12 thoughts on “To spend is to owe?

  1. is it really govenrment expenditures and not public expenditures?Same thing for govenment debt
    Serge d’Agostino

  2. Debt is always the result of too much spending.

    Big governments are risking more debt than small government. If revenue and growth does not meet expectations, big government is in more trouble than small ones.

    I think you are twisting words and not content.

  3. You get into debt if you spend more than you collect. If a government has high expenditures *and* high tax revenues, it won’t run a deficit; ditto for a country with low expenditures and low tax revenues (though it might not be such a pleasant place to live, with no police, paved roads, sewers, etc.).

    Of course, it’s really way more complicated than that, despite the pathetic attempts at over-simplification from the shouty types on the Left and Right. First, fluctuations in interest rates have a huge impact on governments with a large debt – if the US suddenly had to pay 8%/year to service its debt, you’d be facing an economic catastrophe. Some types of spending (e.g. basic infrastructure) may stimulate the economy, while other types of spending (e.g. industrial and agricultural subsidies) may stifle it. Likewise, raising some tax rates (e.g. consumption taxes) may bring in more revenue up to a point, while raising others (e.g. corporate and top-marginal taxes) may bring in less, because — however unfair it may be — the wealthy can shuffle their money to other countries very easily, as the UK discovered in the 1970s.

  4. Nice graph showing the international positions over this 20 year period, but I wonder if somehow the changes within this period could also be shown…short little segments maybe…maybe there is no direction?

    Can we have a view of those Euro countries now in financial trouble and the time lines for that?

  5. Leclerc: Debt is always the result of too little taxing.

    Big governments are risking more debt than small government. If revenue and growth does not meet expectations, big government is in more trouble than small ones.

    I am twisting words and not content.

  6. geaugailluminati, that is not true. Nobody can control their income, not even governments. High taxation does not equal high revenue. However you can decide very accurately how much you spend. In principle governments can do this also but it seems big governments have more trouble doing this than small governments – that may be the reason some governments became big in the first place.

  7. Yes, high taxes may not equal “high” revenue. But higher taxes do equal higher revenue (holding all else constant). The idea that this is not apart of the solution (along with cuts) is absurd.

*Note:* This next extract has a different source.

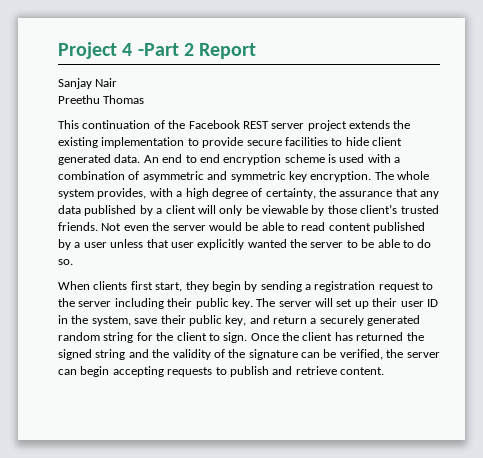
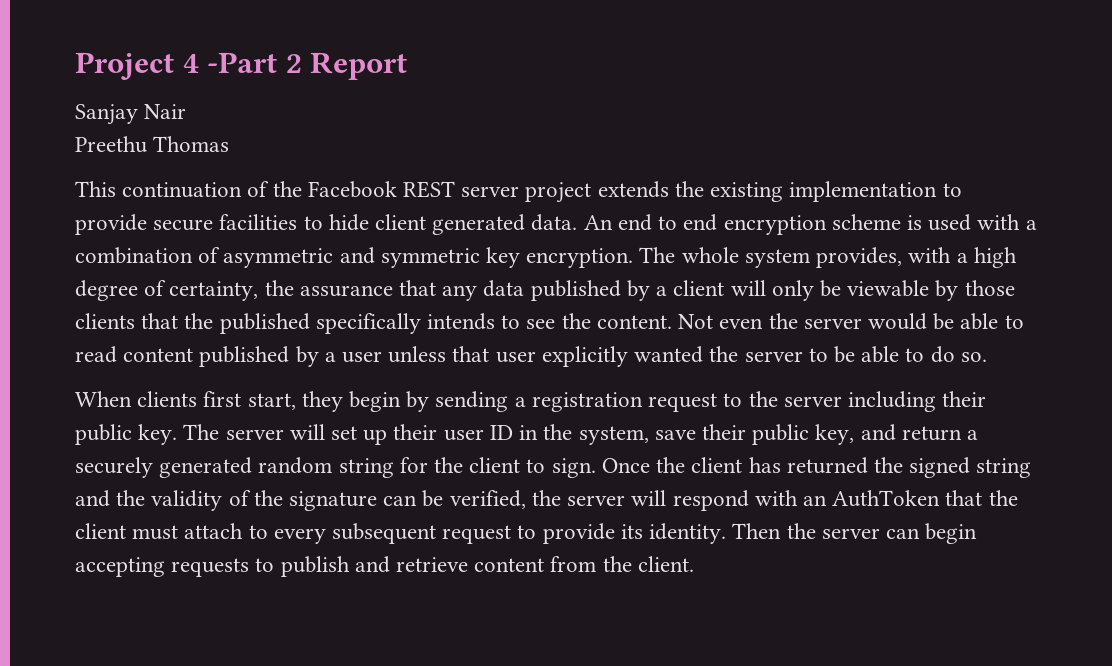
[360,204,439,214] [58,222,98,231] client’s trusted friends. -> [75,313,672,334] clients that the published specifically intends to see the content.
(440, 355) none -> [631,490,1018,511] [75,523,880,544] will respond with an AuthToken that the client must attach to every subsequent request to provide its identity. Then the server
[340,367,384,375] content. -> [474,556,694,572] content from the client.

    I also find it ironic that the comments have focused on “big government” for a blog posts that illustrates the US is the third lowest spending government on the list.

  8. I wonder whether the negative relationship would hold if you held tax revenue (%GDP) constant.

  9. Jonathan and Lane: it still sounds to me that you’re bravely fighting a straw man that you’ve set up. I’ve never heard anyone serious claim that the level of government spending alone determines the size of the deficit, and more than taxation alone determines the size of the deficit.

  10. Maybe nobody serious claims this, but a lot of influential people do. Starting with the leadership of the British Conservative party, whose election campaign never once accused Labour of not taxing enough.

  11. Although I agree with the thrust of the post, I question whether it uses “debt” correctly. It appears to only count funded debt. I can’t tell if it counts debt of governments below the national level. It also seems to omit the off balance sheet debt – funded debt guaranteed by a government, and the present value of unfunded promises – entitlements. Does it back out intragovernmental debt (e.g., debt held by Social Security Trust fund).